И вот, словно перебрасывая мост между мечтою и повседневностью, пронёсся слух, будто Мэтт Брейди поклялся, что, когда минует пора снегопадов, он перевалит через нехоженые, незнаемые горы на западе острова и прорубится затем через лесные дебри, дабы с приходом лета вдруг нагрянуть со всеми своими силами на наше побережье, освободить узников Сара-Айленда, где он ещё недавно сам пребывал в заключении, и, призвав нас под свои знамёна, собрать новую армию.
Весть сия казалась столь несбыточной и столь неправдоподобной, что в неё попросту нельзя было не поверить. Рассказчики добавляли новые и новые подробности — божились, будто Брэйди задумал освободить весь остров от ненавистного ига, объединившись для этого с воинственными дикарями, будто он спит с некой туземкою по прозвищу Чёрная Мэри и та пообещала ему показать никому не ведомые горные проходы и перевалы, будто он замыслил сделать каторжников с нашего острова костяком своей армии, которая провозгласит республику, где всё что ни есть твёрдого измельчат в порошок и развеют по ветру, так что не останется ни одного колодника, ни одного арестанта.
Комендант отписал губернатору, прося его прислать ещё солдат, дабы поддержать порядок на острове и не допустить массового побега каторжников, а также чтобы оборонить его от Брейди, когда тот нагрянет.
Дело в том, что Брейди вторгся в наркотические сны Коменданта столь же уверенно, как и в наши лихорадочные мечтанья о нём — Брейди, способный уложить по двенадцать красных мундиров за раз; Брейди, одержавший верх над самим губернатором; этот призрачный Брейди, сотканный из наших самых затаённых стремлений и грёз; великий, могучий Брейди, который так лихо накостылял всем этим государственным мужам, богатеям, тюремщикам и кнутобойцам; бесстрашный Брейди, потрясающий Брейди, бесподобный Брейди; диковатый и простецкий, однако вместе с тем умудрённый жизненным опытом парень, стоящий десятерых; виват, Брейди! Мы все ждём твоего триумфального прихода, чаем провозглашения республики, ибо теперь убеждены: день нашей свободы близится.
И тут я просыпаюсь. Однако, прежде чем дрёма окончательно рассеивается, меня охватывает какая-то одухотворённость, и я набрасываю на бумаге контуры некой рыбины, стараясь поспеть до утренней переклички; я словно творю её, молюсь ей, а не просто рисую — прежде какой-либо мысли, прежде страха, упования, осознания причины, сам не ведая, отчего я сие делаю. И предо мной возникает спинорог — или, как её называют у нас, рыба-кожан — только не ощетинившаяся колючками, а какая-то миловидная, живущая по своей правде, не за счёт жизней других рыб, но питаясь одними водорослями и морскою травой; рыба с тёплыми, вопрошающими глазами, щеголеватыми жёлтенькими плавниками; а шкурка её, похожая на наждак текстурой и цветом, кажется мягкой, нежной и отсвечивает лиловым под жабрами. Добрый кожан, дивный кожан, явившийся из моих грёз о грядущей свободе, — он словно нежный лучик в океане мрачного ужаса.
VIII
Закончив рисовать и вновь посмотрев на беднягу кожана, который теперь лежал передо мной на столе мёртвым, я вдруг спросил себя: а не становится ли со смертью каждой рыбины меньше любви в нашем мире и не становится ли меньше сам этот мир — хотя бы на величину тех чувств, которые вы к ней испытывали? Не сокращается ли в нём круговорот красоты и чудес с каждой рыбой, попавшей в сети? И если мы станем и далее брать и брать без возврата, убивать, если мир будет скудеть любовью, чудесами и красотой, то что же, наконец, в нём останется?

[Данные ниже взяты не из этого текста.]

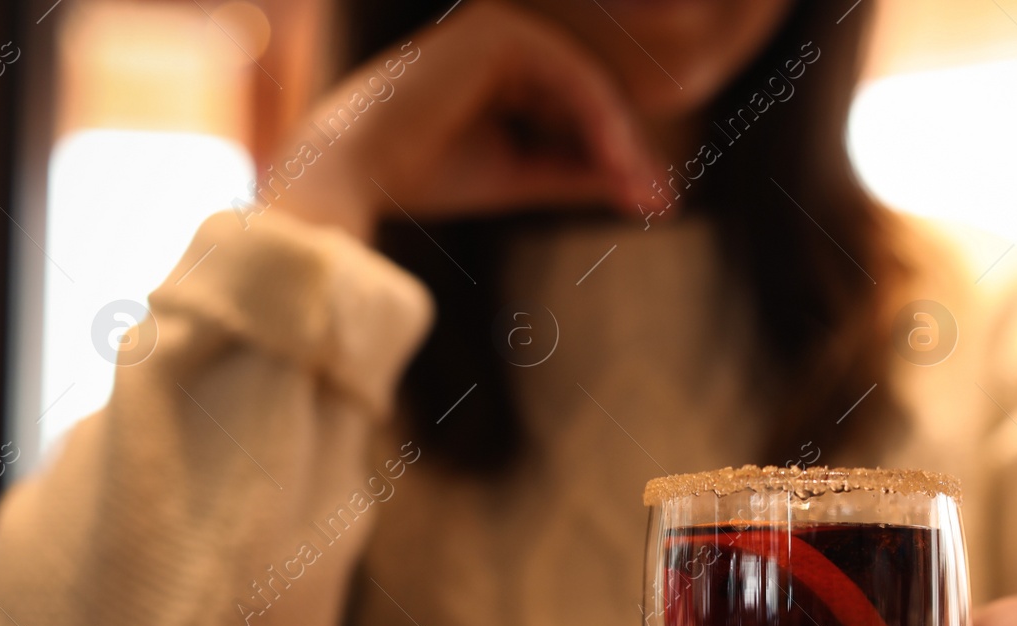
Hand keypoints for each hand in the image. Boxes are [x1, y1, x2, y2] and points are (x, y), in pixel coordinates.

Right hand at [272, 1, 664, 239]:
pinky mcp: (501, 33)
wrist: (355, 174)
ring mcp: (502, 29)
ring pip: (590, 89)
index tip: (654, 204)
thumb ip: (580, 172)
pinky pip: (573, 79)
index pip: (581, 110)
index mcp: (503, 67)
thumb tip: (649, 191)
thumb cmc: (425, 176)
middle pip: (593, 97)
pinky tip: (618, 165)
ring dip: (622, 143)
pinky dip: (601, 124)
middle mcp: (505, 40)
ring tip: (644, 194)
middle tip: (661, 203)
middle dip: (629, 152)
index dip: (619, 156)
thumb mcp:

Понимаете, оно начало беспокоить меня, это уничтожение рыб, это изгнание любви, коему мы предались столь бездумно, и я представил себе картину будущего мира, который удручает унылым единообразием, где каждый человек истребил или поглотил столько рыб, что их более не осталось; в нём науке известен абсолютно любой вид, любой тип и любой род; одна только любовь не ведома никому, ибо она исчезла — так же, как рыбы.
Жизнь есть загадка, говаривал Старина Гоулд, цитируя какого-то голландского живописца, но любовь есть загадка загадок. Загадка и таинство.
Но если нет более рыб, то чей радостный всплеск возвестит, что теперь по глади непременно пойдут круги?
IX
Сырость и зловоние, испарения и влажная почва — все эти прелести Великого Дворца Маджонга привели в тому, что Комендантова чахотка, кою он подхватил в ночных рощицах, развлекаясь с девушками-сиамками, достигла той стадии, когда уже не помогали никакие кровопускания, даже самые обильные.